The data should be written out in full, exactly as it stands, and the pictures dropped.

» **Data excerpt**
============================================================

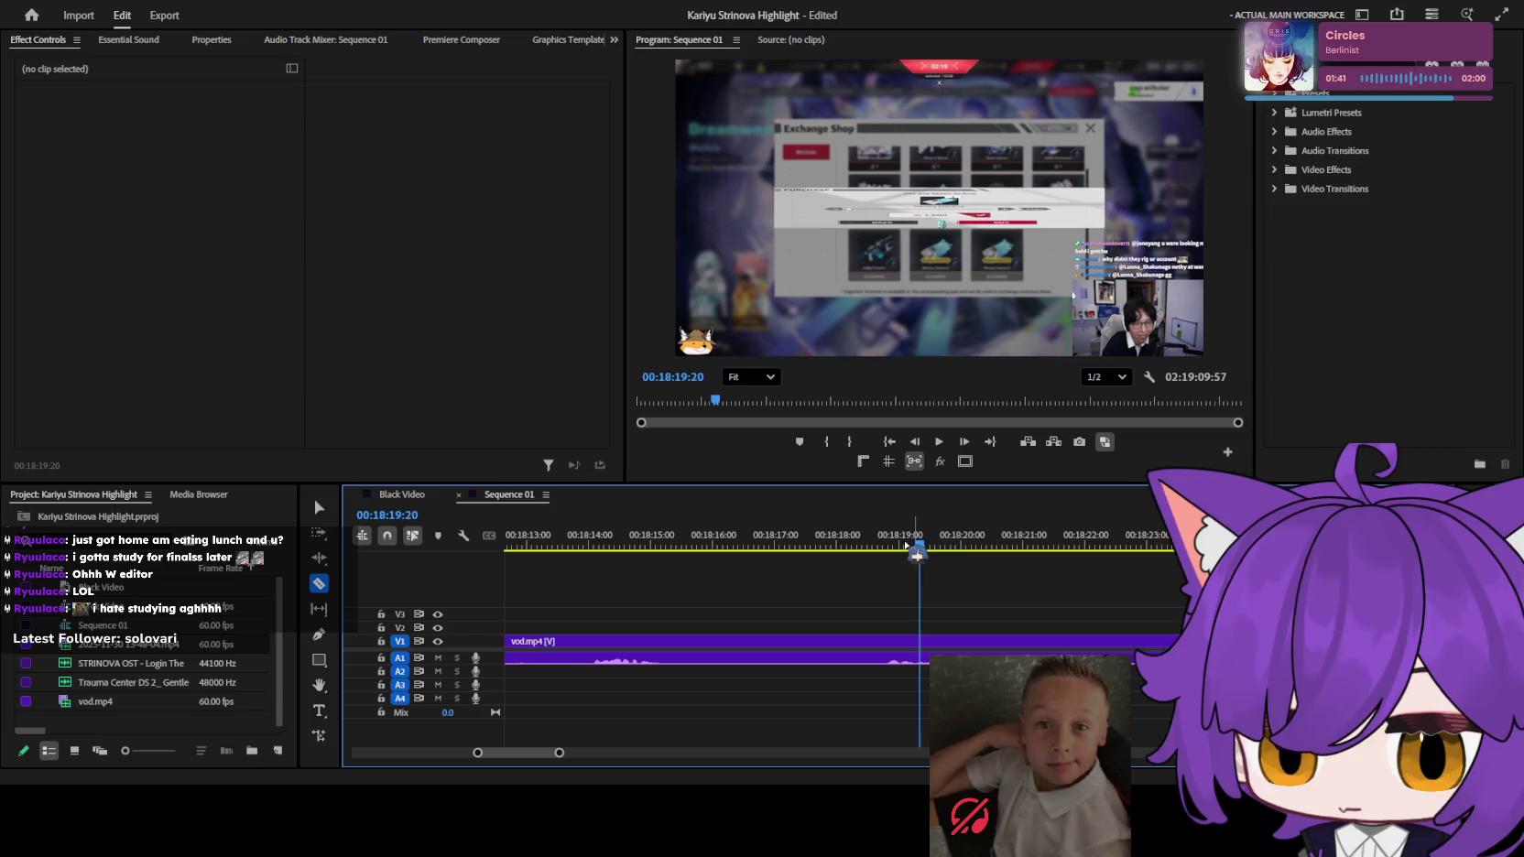
Fast-forward to about 18:40 and razor-split the VOD clip there.
key("space")
key("minus")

============================================================

» **Answer box**
Fast-forward to about 18:40 and razor-split the VOD clip there.
key("space")
key("minus")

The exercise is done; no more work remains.